Exercise instructions -> Locate, in the data below, the line that contains "4: (151, 67, 31.94)" and the line that contains "27: (432, 184, 2.25)"; reproduce exactly those two lines and every line between them, nothing more.

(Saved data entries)
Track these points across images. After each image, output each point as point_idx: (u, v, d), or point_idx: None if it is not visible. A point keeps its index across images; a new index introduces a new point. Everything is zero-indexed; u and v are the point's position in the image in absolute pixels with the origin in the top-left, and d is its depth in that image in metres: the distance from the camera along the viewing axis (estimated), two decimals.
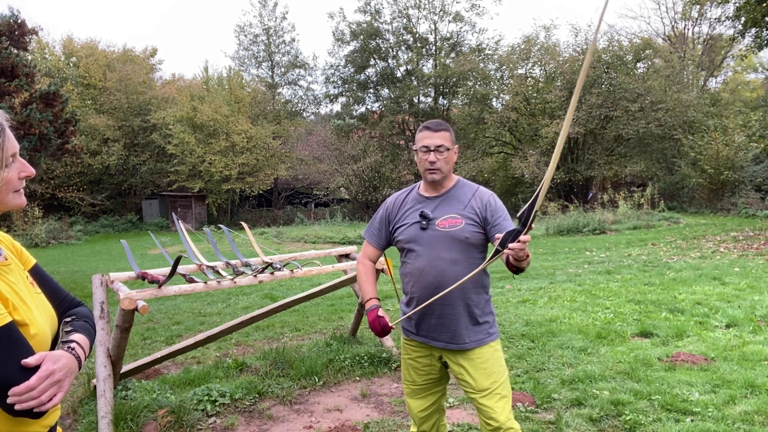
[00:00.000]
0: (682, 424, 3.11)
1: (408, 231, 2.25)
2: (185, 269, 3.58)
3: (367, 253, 2.39)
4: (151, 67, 31.94)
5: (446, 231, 2.17)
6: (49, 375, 1.11)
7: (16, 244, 1.38)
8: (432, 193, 2.27)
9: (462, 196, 2.24)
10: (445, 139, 2.17)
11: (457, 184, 2.28)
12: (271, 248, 12.21)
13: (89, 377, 3.90)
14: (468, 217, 2.18)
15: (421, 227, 2.20)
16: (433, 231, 2.18)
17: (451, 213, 2.19)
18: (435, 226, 2.19)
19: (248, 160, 25.76)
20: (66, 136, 11.97)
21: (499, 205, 2.24)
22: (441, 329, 2.21)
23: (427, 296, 2.15)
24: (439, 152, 2.16)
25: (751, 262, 8.55)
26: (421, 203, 2.27)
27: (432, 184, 2.25)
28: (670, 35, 30.64)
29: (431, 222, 2.19)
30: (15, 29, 11.85)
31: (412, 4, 27.52)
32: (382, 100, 28.78)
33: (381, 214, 2.38)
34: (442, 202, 2.24)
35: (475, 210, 2.20)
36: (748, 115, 20.42)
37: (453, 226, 2.17)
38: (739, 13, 12.85)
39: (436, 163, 2.17)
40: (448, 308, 2.18)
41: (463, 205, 2.21)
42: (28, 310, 1.19)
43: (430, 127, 2.20)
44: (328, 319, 6.10)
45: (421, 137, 2.21)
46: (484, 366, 2.21)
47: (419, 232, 2.21)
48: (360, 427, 3.35)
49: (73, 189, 25.62)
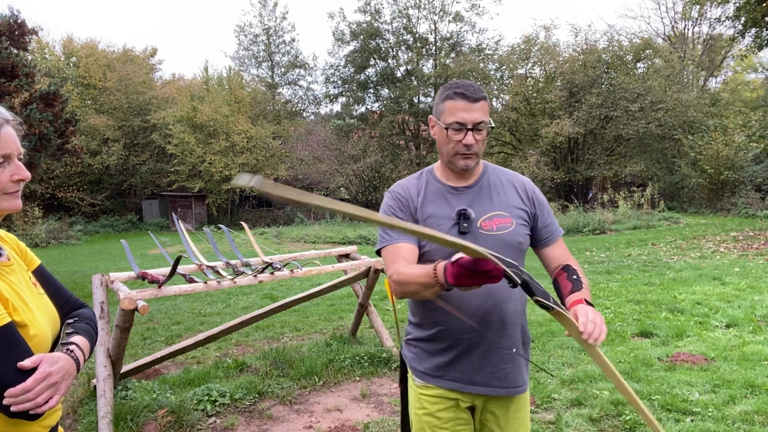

Expected answer ->
4: (151, 67, 31.94)
5: (446, 231, 2.17)
6: (49, 375, 1.11)
7: (16, 244, 1.38)
8: (432, 193, 2.27)
9: (462, 196, 2.24)
10: (445, 139, 2.17)
11: (457, 184, 2.28)
12: (271, 248, 12.21)
13: (89, 377, 3.90)
14: (468, 217, 2.18)
15: (421, 227, 2.20)
16: (433, 231, 2.18)
17: (451, 213, 2.19)
18: (435, 226, 2.19)
19: (248, 160, 25.76)
20: (66, 136, 11.97)
21: (499, 205, 2.24)
22: (441, 329, 2.21)
23: (427, 296, 2.15)
24: (439, 152, 2.16)
25: (751, 262, 8.55)
26: (421, 203, 2.27)
27: (432, 184, 2.25)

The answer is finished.